• Exercises:
a - Answer these questions using the text about the illustrator Joren:
(i) To which city did Joren's family move?
(ii) Which writer did Joren work with on the children's book Zeb?
(iii) How many short stories does Zeb consist of?
b - Pull the passage from the text about the illustrator Joren that starts at "Top: Illustration for" and ends at "War I Europe.", copying it word for word.

Top: Illustration for DeMorgen; Above: Shopping during coronavirus
Corona sex, created for DeMorgen
Illustration for de Volkskrant
Illustration for de Volkskrant

The resulting artwork is edgy and current, capturing in bold graphic illustrations some aspects of life under lockdown, including an image illustrating how to have hygienic lockdown sex, a woman singing from her balcony in the spirit of the Italian community during quarantine, and a man working from home with Covid-19 symptoms. Joren’s lockdown art is thoroughly contemporary, yet imbued with a hint of the bold graphic aesthetic of Russian Revolutionary posters of the 30s and 40s, mixed with the absurdism and spontaneity of the Dadaists in post-World War I Europe.

Born and raised in a village in the south Netherlands, Joren describes himself as an imaginative child who was into Lego and loved drawing so much that he even found himself talking to the paper. At secondary school he felt he lost the magic in drawing, returning to it later when the family moved to the city of Breda, where his discovery of graffiti reignited a love of drawing and a desire to maintain a playfulness in his art.

Although he only graduated eight years ago, Joren already boasts an impressive portfolio of work for clients including; Coca-Cola, Feyenoord, de Volkskrant, Trouw, DeMorgen, Mascotte, WWD Weekly, de Correspondent, Uitgeverij Leopold, Uitgeverij Noordhoff, Effenaar, TU/ Eindhoven and CBK Rotterdam.

Cover and spreads from children’s book Zeb

His illustrations for the children’s book Zeb, on which he collaborated with the writer Gideon Samson, earned the duo a Golden Griffel award for best children’s book and a Silver Brush award for illustration in the annual children’s book awards in the Netherlands. The book consists of 11 short stories that all contain an absurdist element perfectly suited to Joren’s whimsical and often surreal style.

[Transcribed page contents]
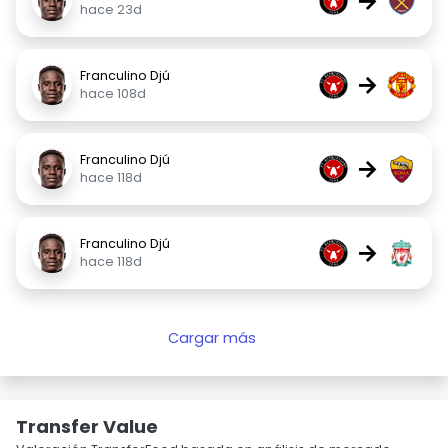
→
hace 23d
Franculino Djú
→
hace 108d
Franculino Djú
→
hace 118d
Franculino Djú
→
hace 118d
Cargar más
Transfer Value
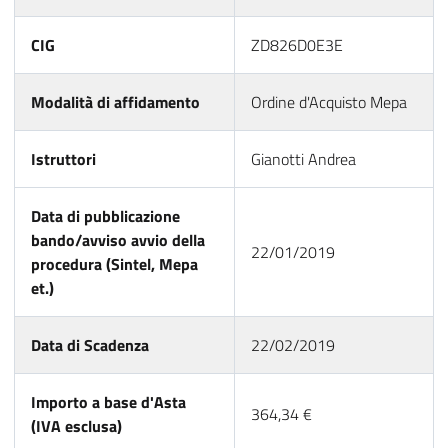
CIG
ZD826D0E3E
Modalità di affidamento
Ordine d'Acquisto Mepa
Istruttori
Gianotti Andrea
Data di pubblicazione
bando/avviso avvio della
22/01/2019
procedura (Sintel, Mepa
et.)
Data di Scadenza
22/02/2019
Importo a base d'Asta
364,34 €
(IVA esclusa)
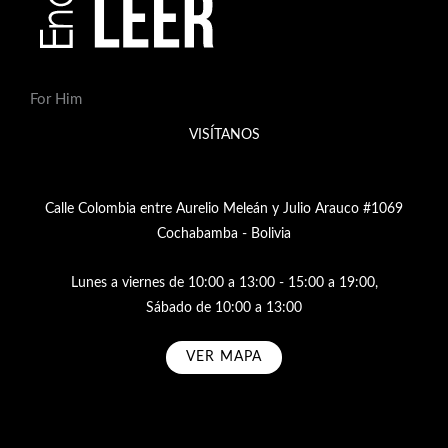
For Him
VISÍTANOS
Calle Colombia entre Aurelio Meleán y Julio Arauco #1069
Cochabamba - Bolivia
Lunes a viernes de 10:00 a 13:00 - 15:00 a 19:00,
Sábado de 10:00 a 13:00
VER MAPA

• Responses by item number:
a -
(i) Breda
(ii) Gideon Samson
(iii) 11

b -
Top: Illustration for DeMorgen; Above: Shopping during coronavirus
Corona sex, created for DeMorgen
Illustration for de Volkskrant
Illustration for de Volkskrant

The resulting artwork is edgy and current, capturing in bold graphic illustrations some aspects of life under lockdown, including an image illustrating how to have hygienic lockdown sex, a woman singing from her balcony in the spirit of the Italian community during quarantine, and a man working from home with Covid-19 symptoms. Joren’s lockdown art is thoroughly contemporary, yet imbued with a hint of the bold graphic aesthetic of Russian Revolutionary posters of the 30s and 40s, mixed with the absurdism and spontaneity of the Dadaists in post-World War I Europe.